The placement of an atrial shunt device did not reduce the total rate of heart failure events or improve health status in the overall population of patients. However, the study identified a responder group for this first-of-its-kind implantable heart failure therapy. Fail said this may help other inter-atrial shunt devices that are in development or in clinical trials. He said patient selection appears to be a key component, and it is a not a therapy that works for all patients. Fine-tuning the patient selection process will likely show improvement in outcomes.
Corvia said the overall outcome of the trial was neutral, but the data suggests patients with normal exercise pulmonary vascular resistance (PVR) and without a pacemaker represent a responder group for this technology. Fail and the other study authors said these patients derived significant clinical benefit from the shunt therapy, which makes atrial shunting the first implantable therapy to demonstrate effectiveness in patients with heart failure with preserved ejection fraction (HFpEF).

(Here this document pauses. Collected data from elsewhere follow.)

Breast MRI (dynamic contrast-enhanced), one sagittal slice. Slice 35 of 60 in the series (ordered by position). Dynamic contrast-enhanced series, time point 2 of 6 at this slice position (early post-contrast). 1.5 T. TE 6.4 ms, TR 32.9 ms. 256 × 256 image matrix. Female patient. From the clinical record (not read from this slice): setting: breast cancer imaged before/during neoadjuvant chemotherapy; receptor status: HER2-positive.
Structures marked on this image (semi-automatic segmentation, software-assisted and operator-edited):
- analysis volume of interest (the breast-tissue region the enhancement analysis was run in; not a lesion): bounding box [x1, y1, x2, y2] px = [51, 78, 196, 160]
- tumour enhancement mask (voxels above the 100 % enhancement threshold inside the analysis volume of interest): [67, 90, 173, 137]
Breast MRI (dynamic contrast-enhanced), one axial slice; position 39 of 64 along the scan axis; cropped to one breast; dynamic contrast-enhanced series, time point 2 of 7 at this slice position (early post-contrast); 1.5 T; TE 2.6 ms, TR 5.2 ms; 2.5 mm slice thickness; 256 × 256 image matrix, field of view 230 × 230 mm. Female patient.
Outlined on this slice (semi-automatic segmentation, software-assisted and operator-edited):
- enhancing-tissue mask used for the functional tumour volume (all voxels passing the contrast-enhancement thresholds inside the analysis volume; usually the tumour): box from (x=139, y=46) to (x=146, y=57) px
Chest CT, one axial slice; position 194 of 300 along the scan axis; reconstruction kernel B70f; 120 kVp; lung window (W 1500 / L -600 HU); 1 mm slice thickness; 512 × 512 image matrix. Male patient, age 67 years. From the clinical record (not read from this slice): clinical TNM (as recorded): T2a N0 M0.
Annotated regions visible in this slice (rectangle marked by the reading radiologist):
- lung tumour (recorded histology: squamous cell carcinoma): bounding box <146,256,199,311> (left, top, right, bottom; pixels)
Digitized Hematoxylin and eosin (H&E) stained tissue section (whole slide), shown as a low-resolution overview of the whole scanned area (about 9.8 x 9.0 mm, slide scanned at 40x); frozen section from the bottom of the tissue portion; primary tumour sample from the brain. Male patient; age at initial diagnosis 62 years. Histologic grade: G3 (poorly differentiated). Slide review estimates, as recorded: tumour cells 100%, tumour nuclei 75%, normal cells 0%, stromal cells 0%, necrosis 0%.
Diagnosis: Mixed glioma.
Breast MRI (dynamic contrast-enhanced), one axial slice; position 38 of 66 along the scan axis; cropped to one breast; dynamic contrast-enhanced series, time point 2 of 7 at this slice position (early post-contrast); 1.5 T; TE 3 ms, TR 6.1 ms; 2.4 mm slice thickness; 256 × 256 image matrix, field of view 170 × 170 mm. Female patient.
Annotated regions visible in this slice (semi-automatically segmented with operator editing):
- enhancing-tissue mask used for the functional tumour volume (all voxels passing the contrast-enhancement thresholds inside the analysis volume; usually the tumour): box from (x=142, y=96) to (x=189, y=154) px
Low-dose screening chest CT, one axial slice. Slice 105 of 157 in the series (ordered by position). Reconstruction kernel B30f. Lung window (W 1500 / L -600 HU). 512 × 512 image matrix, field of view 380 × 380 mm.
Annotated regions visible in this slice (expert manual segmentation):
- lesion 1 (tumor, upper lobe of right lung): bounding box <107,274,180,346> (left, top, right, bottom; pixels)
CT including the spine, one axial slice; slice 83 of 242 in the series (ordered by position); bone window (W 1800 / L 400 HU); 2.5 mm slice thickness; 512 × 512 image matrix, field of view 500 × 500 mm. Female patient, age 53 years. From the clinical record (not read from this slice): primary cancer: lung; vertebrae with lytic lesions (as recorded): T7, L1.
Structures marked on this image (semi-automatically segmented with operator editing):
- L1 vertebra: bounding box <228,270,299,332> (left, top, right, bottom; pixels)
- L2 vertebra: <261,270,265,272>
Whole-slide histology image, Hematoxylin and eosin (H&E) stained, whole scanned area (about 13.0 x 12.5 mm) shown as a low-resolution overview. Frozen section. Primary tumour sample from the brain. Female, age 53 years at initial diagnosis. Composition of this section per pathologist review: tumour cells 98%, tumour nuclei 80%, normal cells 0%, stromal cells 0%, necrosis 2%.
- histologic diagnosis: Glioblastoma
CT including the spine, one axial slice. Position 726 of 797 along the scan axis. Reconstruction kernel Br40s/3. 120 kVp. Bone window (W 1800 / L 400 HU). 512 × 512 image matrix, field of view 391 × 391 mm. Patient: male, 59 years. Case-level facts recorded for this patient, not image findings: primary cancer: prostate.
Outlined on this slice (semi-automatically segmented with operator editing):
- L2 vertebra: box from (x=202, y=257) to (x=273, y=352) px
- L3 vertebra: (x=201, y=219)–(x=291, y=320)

The Corvia Atrial Shunt is the most clinically studied atrial shunt for the reduction of LAP in symptomatic HF patients. It was granted Breakthrough Device designation by the FDA in 2019. It is available for sale in the European Union.
Similar intra-atrial shunt devices have been developed by Noya, Occlutech and VWave. Another approach to this concept of therapy was developed by Alleviant, which uses a catheter to open a hole between the left and right atria without the use of a stent support device. Fail said in animal studies these unsupported shunts have stayed open.
The idea of the shunt is it forms a passage the that enables the left atrium to decompress at rest and during physical activity, with the aim of lowering left atrial pressure in HF patients.